9. An electronic device, comprising a memory and a processor, wherein the memory is configured to store a computer program; and the computer program is executed by the processor to implement steps of the method according to claim 1.
10. (canceled)
11. The electronic device according to claim 9, wherein the performing center correction on each of the target images to acquire center coordinates of marker points in each of the target images comprises:
constructing a center arrangement network for the target images;
defining an image plane corresponding to a parallel-view camera coordinate system of the target images;
determining a geometric transformation matrix based on the center arrangement network, wherein the geometric transformation matrix is configured to transform the center arrangement network to a target position on the image plane corresponding to the parallel-view camera coordinate system;
determining a homography matrix based on the geometric transformation matrix and intrinsic and extrinsic parameters of the target images, wherein the homography matrix is configured to perform coordinate system transformation for the target images between the camera coordinate system and the parallel-view camera coordinate system; and
acquiring corresponding corrected center coordinates of the marker points in the target images at each target pose based on the homography matrix.
12. The electronic device according to claim 9, wherein the triangulating the center coordinates of the target images at each target pose to acquire triangular mesh data comprises:
triangulating the center coordinates of the marker points in the target images corresponding to each target pose through a triangulation method, and dividing the target image into multiple planes to acquire the triangular mesh data.
13. The electronic device according to claim 9, wherein the calculating object points corresponding to each target pose in a camera coordinate system from each pixel of the target images based on the triangular mesh data, thereby acquiring an object point set corresponding to each pixel comprises:
traversing, for pixels in the target image, barycentric coordinates of each triangle in the triangular mesh data to determine a target triangle corresponding to the pixels;
constructing a barycentric coordinate coefficient based on geometric relationships between the pixels and vertices of the target triangle; and
determining target points in the target images at each target pose corresponding to the pixels according to an imaging assumption of the ray model, thereby acquiring an object point set corresponding to each pixel.
14. The electronic device according to claim 12, wherein the method further comprises:
sorting all center coordinates on the image plane through a four-circle ordering algorithm, and constructing a lookup table between center points on the image plane and corresponding center points of a target plane in the camera coordinate system.
15. The electronic device according to claim 9, wherein the method further comprises:
performing 3D reconstruction based on the phase-to-3D mapping coefficient lookup table.

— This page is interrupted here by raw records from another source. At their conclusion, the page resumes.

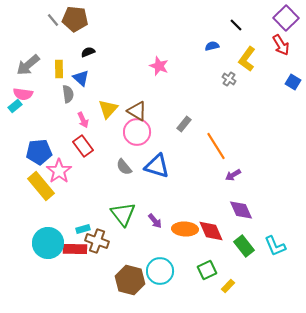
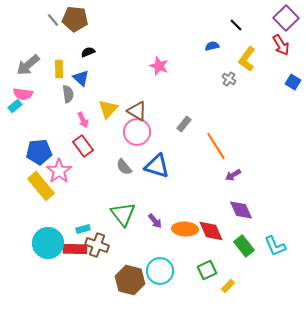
brown cross at (97, 241): moved 4 px down
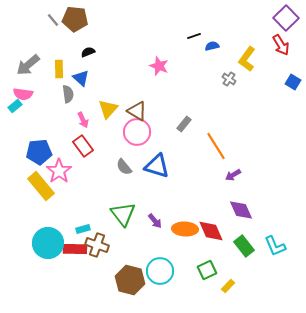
black line at (236, 25): moved 42 px left, 11 px down; rotated 64 degrees counterclockwise
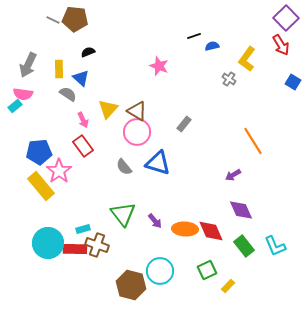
gray line at (53, 20): rotated 24 degrees counterclockwise
gray arrow at (28, 65): rotated 25 degrees counterclockwise
gray semicircle at (68, 94): rotated 48 degrees counterclockwise
orange line at (216, 146): moved 37 px right, 5 px up
blue triangle at (157, 166): moved 1 px right, 3 px up
brown hexagon at (130, 280): moved 1 px right, 5 px down
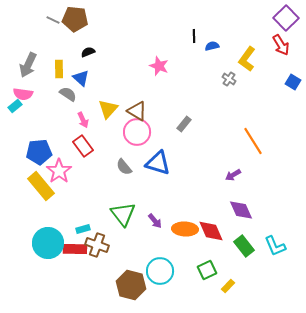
black line at (194, 36): rotated 72 degrees counterclockwise
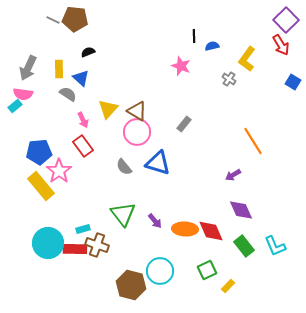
purple square at (286, 18): moved 2 px down
gray arrow at (28, 65): moved 3 px down
pink star at (159, 66): moved 22 px right
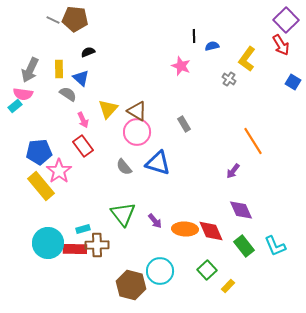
gray arrow at (28, 68): moved 2 px right, 2 px down
gray rectangle at (184, 124): rotated 70 degrees counterclockwise
purple arrow at (233, 175): moved 4 px up; rotated 21 degrees counterclockwise
brown cross at (97, 245): rotated 20 degrees counterclockwise
green square at (207, 270): rotated 18 degrees counterclockwise
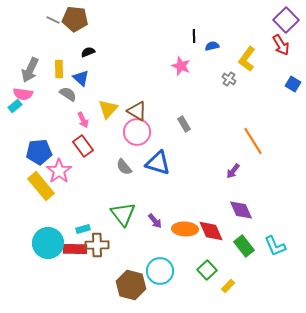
blue square at (293, 82): moved 2 px down
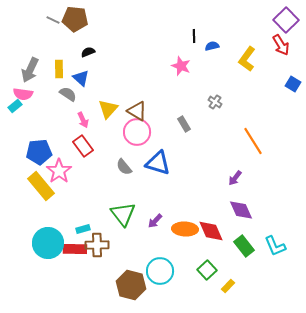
gray cross at (229, 79): moved 14 px left, 23 px down
purple arrow at (233, 171): moved 2 px right, 7 px down
purple arrow at (155, 221): rotated 84 degrees clockwise
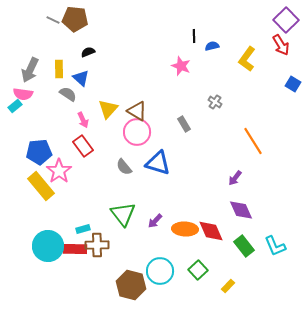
cyan circle at (48, 243): moved 3 px down
green square at (207, 270): moved 9 px left
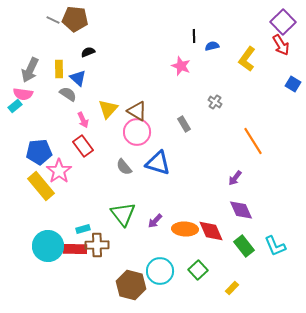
purple square at (286, 20): moved 3 px left, 2 px down
blue triangle at (81, 78): moved 3 px left
yellow rectangle at (228, 286): moved 4 px right, 2 px down
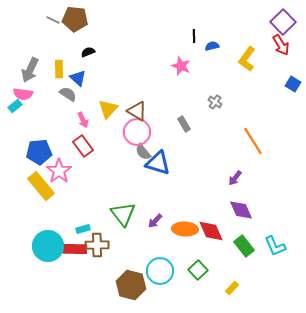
gray semicircle at (124, 167): moved 19 px right, 15 px up
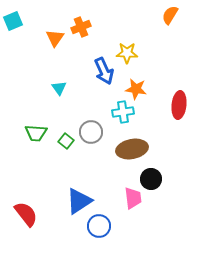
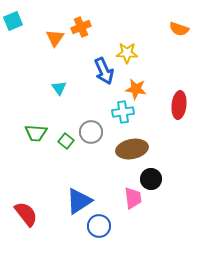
orange semicircle: moved 9 px right, 14 px down; rotated 102 degrees counterclockwise
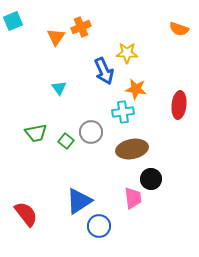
orange triangle: moved 1 px right, 1 px up
green trapezoid: rotated 15 degrees counterclockwise
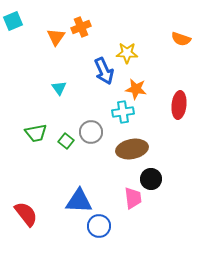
orange semicircle: moved 2 px right, 10 px down
blue triangle: rotated 36 degrees clockwise
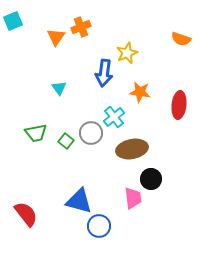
yellow star: rotated 25 degrees counterclockwise
blue arrow: moved 2 px down; rotated 32 degrees clockwise
orange star: moved 4 px right, 3 px down
cyan cross: moved 9 px left, 5 px down; rotated 30 degrees counterclockwise
gray circle: moved 1 px down
blue triangle: rotated 12 degrees clockwise
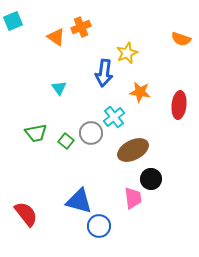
orange triangle: rotated 30 degrees counterclockwise
brown ellipse: moved 1 px right, 1 px down; rotated 16 degrees counterclockwise
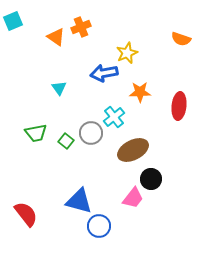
blue arrow: rotated 72 degrees clockwise
orange star: rotated 10 degrees counterclockwise
red ellipse: moved 1 px down
pink trapezoid: rotated 45 degrees clockwise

16. The electronic device according to claim 14, wherein the performing 3D reconstruction based on the phase-to-3D mapping coefficient lookup table comprises:
projecting a unidirectional fringe image onto an object under measurement, and determining absolute phase data of a pixel of the object under measurement;
querying the phase-to-3D mapping coefficient lookup table based on the absolute phase data to determine a corresponding phase-to-3D mapping coefficient; and
determining 3D coordinates of the pixel of the object under measurement based on the phase-to-3D mapping coefficient.